Observations Example

Observation Species Sampling Tab

  • Observation Name: Links species data to a specific observation ID.
  • Family: Plant family (e.g. Fabaceae).
  • Genus–Species: Scientific name (e.g. Acacia ancistrocarpa).
  • Cover (%): Vegetation cover for the species.
  • Height (m): Average plant height.
  • Density (plants/ha): Plant density per hectare.
  • Comments: Species-level notes (if recorded).

Observations Example

2. Observation Data Panel (Right Sidebar)
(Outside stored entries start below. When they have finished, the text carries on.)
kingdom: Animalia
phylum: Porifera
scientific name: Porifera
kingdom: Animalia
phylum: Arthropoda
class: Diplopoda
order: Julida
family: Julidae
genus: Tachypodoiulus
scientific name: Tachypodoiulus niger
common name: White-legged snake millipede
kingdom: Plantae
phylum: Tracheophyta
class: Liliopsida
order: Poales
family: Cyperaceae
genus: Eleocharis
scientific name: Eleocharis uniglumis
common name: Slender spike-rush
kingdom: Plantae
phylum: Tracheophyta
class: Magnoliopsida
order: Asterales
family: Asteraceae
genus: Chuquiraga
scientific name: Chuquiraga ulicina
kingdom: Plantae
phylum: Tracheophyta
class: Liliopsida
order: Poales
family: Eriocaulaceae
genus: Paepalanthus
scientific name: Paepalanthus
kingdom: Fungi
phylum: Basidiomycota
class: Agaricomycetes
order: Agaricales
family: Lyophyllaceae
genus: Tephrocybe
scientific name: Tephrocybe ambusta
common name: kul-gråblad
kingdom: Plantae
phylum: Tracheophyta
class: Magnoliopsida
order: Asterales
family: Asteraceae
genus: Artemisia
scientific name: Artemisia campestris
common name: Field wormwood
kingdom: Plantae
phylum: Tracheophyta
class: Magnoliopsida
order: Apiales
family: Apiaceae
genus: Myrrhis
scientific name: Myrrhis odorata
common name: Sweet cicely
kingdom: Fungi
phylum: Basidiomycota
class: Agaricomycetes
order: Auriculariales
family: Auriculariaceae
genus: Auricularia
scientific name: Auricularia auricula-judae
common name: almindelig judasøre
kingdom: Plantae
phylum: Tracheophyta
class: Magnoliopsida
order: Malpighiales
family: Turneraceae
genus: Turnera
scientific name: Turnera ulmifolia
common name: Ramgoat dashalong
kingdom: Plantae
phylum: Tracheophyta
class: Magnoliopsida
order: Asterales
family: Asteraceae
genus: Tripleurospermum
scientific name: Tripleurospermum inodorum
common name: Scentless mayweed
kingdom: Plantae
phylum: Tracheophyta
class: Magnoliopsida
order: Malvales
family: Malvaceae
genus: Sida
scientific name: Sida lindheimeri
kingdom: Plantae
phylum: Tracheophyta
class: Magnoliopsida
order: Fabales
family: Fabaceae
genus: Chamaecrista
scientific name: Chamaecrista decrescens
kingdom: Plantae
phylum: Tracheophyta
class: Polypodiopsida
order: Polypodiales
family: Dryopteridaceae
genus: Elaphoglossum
When selecting an observation, the right-hand panel displays key details:

  • Date Established: Linked sampling site establishment date.
  • Type: Rehabilitation or analogue classification.
  • Sampling Method: Technique used (e.g. Quadrat).
  • Last Observed: Date of most recent survey.
  • Observation Date: Date of current observation.
  • Observer: Field staff name (if recorded).
  • Native Species Count: Total species observed (e.g. 24).
  • Perennial Species Richness: Diversity index with passing threshold (e.g. 18 >15).
  • Comments: Qualitative notes (e.g. very shallow surface soil (5–10 cm) over hard subsoil, suggesting deep ripping required).
  • Photos: Linked inspection images.

From the panel, users can navigate directly to species sampling records for the selected observation.


Observations Example

3. Observations Table (Bottom Panel)

The Observations table provides a searchable list of recorded surveys. Key fields include:

FieldDescription
Observation NameUnique identifier linking to sampling site (e.g. APS-01-20170528).
Sampling SiteAssociated sampling site (e.g. APS-01).
Observation DateDate of field survey.
On-Ground CampaignCampaign grouping (e.g. 2017 Fitzroy Hill Survey).
ObserverPerson who carried out the observation.
Native Species CountNumber of native species recorded.
Perennial RichnessSpecies richness value and threshold (e.g. 18 >15).
CommentsField notes about site conditions.
PhotosLinked inspection images.

Observations Example

4. Species Sampling Table (Bottom Panel)

The Observation Species Sampling table provides species-level data tied to observations. Core fields include:

FieldDescription
Observation NameUnique ID linking species records to an observation.
FamilyTaxonomic family (e.g. Fabaceae, Myrtaceae).
Genus–SpeciesScientific species name.
Cover (%)Vegetation cover as a percentage.
Height (m)Average plant height in metres.
Density (plants/ha)Estimated plant density per hectare.
CommentsSpecies-level notes, if recorded.

Usage Scenarios

  • Ecological Monitoring: Track species composition and diversity changes over time.
  • Ground-Truthing: Validate satellite-based vegetation data with field species surveys.
  • Rehabilitation Review: Assess establishment success and identify soil or site limitations.
  • Compliance & Reporting: Provide detailed, species-level evidence for regulatory submissions.
  • Long-Term Baselines: Build multi-year ecological datasets to support restoration science.